Amir Shabani
Amir Shabani

Reputation: 4207

Vim E194: No alternate file name to substitute for '#' for using '#' to find out the length of a string

I have this one-liner command, that outputs every letter of a string in a line:

❯ a="string"; for ((i=0; i<${#a}; i++)); do echo "${a:$i:1}"; done

s
t
r
i
n
g

But if I execute the same command in VIM:

:r !a="string"; for ((i=0; i<${#a}; i++)); do echo "${a:$i:1}"; done

I get the following error:

E194: No alternate file name to substitute for '#'

How can I fix this?

I'm trying to insert those lines into VIM.

Upvotes: 0

Views: 483

Answers (1)

Ingo Karkat
Ingo Karkat

Reputation: 172580

In a command-line, Vim allows certain special placeholders to refer to the current (or alternate) file name. This is useful both for Ex commands (e.g. :split #) and shell commands (e.g. :! python %).

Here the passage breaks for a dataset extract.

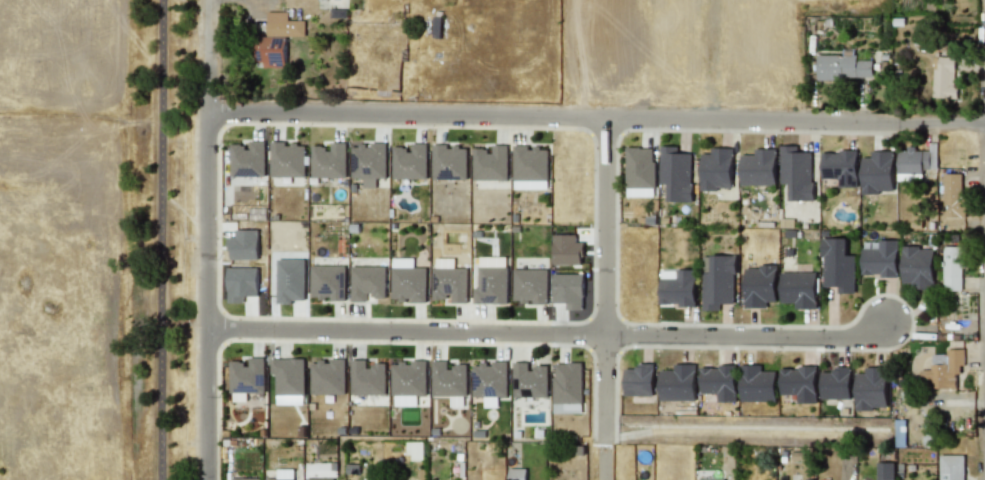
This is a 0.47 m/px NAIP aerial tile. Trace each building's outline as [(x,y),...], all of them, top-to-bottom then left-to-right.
[(304,20),(287,20),(287,11),(266,11),(266,37),(255,36),(255,67),(285,67),(285,36),(304,36),(304,20)] [(816,55),(817,79),(872,78),(872,59),(855,60),(855,48),(842,48),(842,54),(816,55)] [(954,56),(933,56),(932,97),(957,98),(957,86),(953,86),(954,56)] [(229,144),(230,176),(265,176),(264,140),(247,141),(247,143),(229,144)] [(270,176),(304,177),(305,144),(286,144),(286,141),(270,141),(270,176)] [(311,146),(311,177),(346,177),(345,142),(328,142),(328,145),(311,146)] [(392,148),(392,179),(427,178),(427,143),(411,143),(411,148),(392,148)] [(385,144),(351,144),(351,178),(363,178),(363,188),(376,187),(376,177),(386,177),(385,144)] [(467,179),(466,146),(448,147),(448,144),(432,144),(433,180),(467,179)] [(473,179),(507,180),(507,145),(492,145),(492,150),(473,149),(473,179)] [(548,147),(513,146),(513,182),(540,182),(540,188),(547,189),(548,147)] [(678,146),(660,146),(659,183),(667,184),(667,201),(691,202),(692,153),(677,153),(678,146)] [(780,183),(788,183),(788,200),(812,201),(812,152),(797,152),(797,146),(780,146),(780,183)] [(654,147),(626,147),(625,196),(654,196),(654,147)] [(700,189),(732,190),(732,148),(710,148),(710,153),(701,153),(700,189)] [(740,154),(740,185),(775,185),(775,148),(754,149),(754,154),(740,154)] [(898,173),(923,173),(923,169),(936,168),(936,150),(915,150),(915,148),(897,148),(898,173)] [(861,157),(861,193),(894,192),(893,150),(870,151),(870,157),(861,157)] [(857,151),(821,151),(821,178),(837,178),(837,187),(857,187),(857,151)] [(963,173),(943,173),(943,217),(963,217),(963,173)] [(257,229),(235,230),(235,237),(227,237),(227,259),(258,259),(257,229)] [(553,234),(552,264),(582,265),(582,242),(576,242),(576,235),(553,234)] [(854,292),(854,255),(846,255),(845,237),(822,238),(822,286),(837,286),(837,293),(854,292)] [(861,248),(861,275),(897,276),(897,240),(877,239),(877,248),(861,248)] [(933,288),(932,246),(901,247),(902,283),(910,283),(910,289),(933,288)] [(961,246),(943,246),(942,290),(960,290),(961,246)] [(702,255),(702,311),(719,311),(719,304),(734,303),(734,255),(702,255)] [(473,304),(507,303),(506,256),(478,257),(478,288),(473,288),(473,304)] [(426,267),(413,267),(413,257),(391,258),(391,300),(412,300),(412,303),(426,302),(426,267)] [(467,267),(453,267),(454,258),(433,257),(432,300),(450,300),(450,302),(466,302),(467,267)] [(304,299),(305,259),(277,259),(276,303),(292,304),(292,299),(304,299)] [(345,300),(345,265),(311,265),(310,299),(345,300)] [(351,301),(368,302),(368,298),(385,298),(386,266),(351,265),(351,301)] [(776,302),(776,266),(744,266),(745,308),(767,307),(767,302),(776,302)] [(227,267),(227,303),(243,303),(243,296),(257,296),(257,267),(227,267)] [(548,269),(513,268),(513,302),(547,303),(548,269)] [(659,305),(695,305),(695,269),(659,270),(659,305)] [(816,272),(780,272),(780,302),(795,303),(795,309),(815,309),(816,272)] [(553,273),(553,302),(567,302),(567,310),(583,310),(583,274),(553,273)] [(931,354),(931,369),(927,369),(927,388),(956,388),(956,374),(962,374),(962,348),(945,348),(945,354),(931,354)] [(265,391),(263,357),(246,358),(246,360),(229,360),(230,392),(265,391)] [(304,358),(270,358),(270,375),(274,375),(275,395),(304,395),(304,358)] [(345,393),(345,358),(330,359),(330,361),(310,361),(310,394),(345,393)] [(350,394),(385,395),(385,364),(366,364),(366,359),(351,359),(350,394)] [(426,395),(426,361),(391,362),(392,405),(416,405),(416,395),(426,395)] [(431,396),(449,396),(449,407),(466,408),(466,364),(449,364),(449,361),(432,361),(431,396)] [(507,361),(490,361),(490,363),(472,363),(472,397),(483,397),(483,406),(497,406),(497,397),(507,397),(507,361)] [(548,365),(529,365),(529,362),(513,362),(512,397),(547,397),(548,365)] [(553,413),(582,412),(582,363),(553,363),(553,413)] [(653,395),(653,364),(636,363),(636,369),(624,368),(624,395),(653,395)] [(660,370),(660,401),(695,400),(694,364),(673,364),(674,370),(660,370)] [(740,401),(776,401),(776,371),(761,370),(761,365),(741,364),(740,401)] [(735,366),(700,366),(700,393),(716,393),(716,402),(736,402),(735,366)] [(850,398),(850,366),(833,366),(832,372),(821,372),(820,398),(850,398)] [(780,367),(780,394),(796,394),(796,403),(815,403),(816,367),(780,367)] [(887,367),(864,367),(864,373),(856,372),(855,408),(886,409),(887,367)] [(422,442),(407,442),(407,460),(422,460),(422,442)] [(964,455),(940,454),(940,479),(964,479),(964,455)] [(893,462),(877,462),(876,479),(893,479),(893,462)] [(526,468),(508,468),(508,479),(525,479),(526,468)] [(293,469),(276,469),(276,478),(264,478),(264,479),(293,479),(293,469)]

As a consequence, these characters need to be escaped (by prepending a backslash) if they should be taken literally; :help cmdline-special explains this.

In your case, it's just the # that needs to be escaped:

:r !a="string"; for ((i=0; i<${\#a}; i++)); do echo "${a:$i:1}"; done

PS: If you had just followed :help E194, it would have already hinted at the fact that the # is to blame. Vim's help is really good.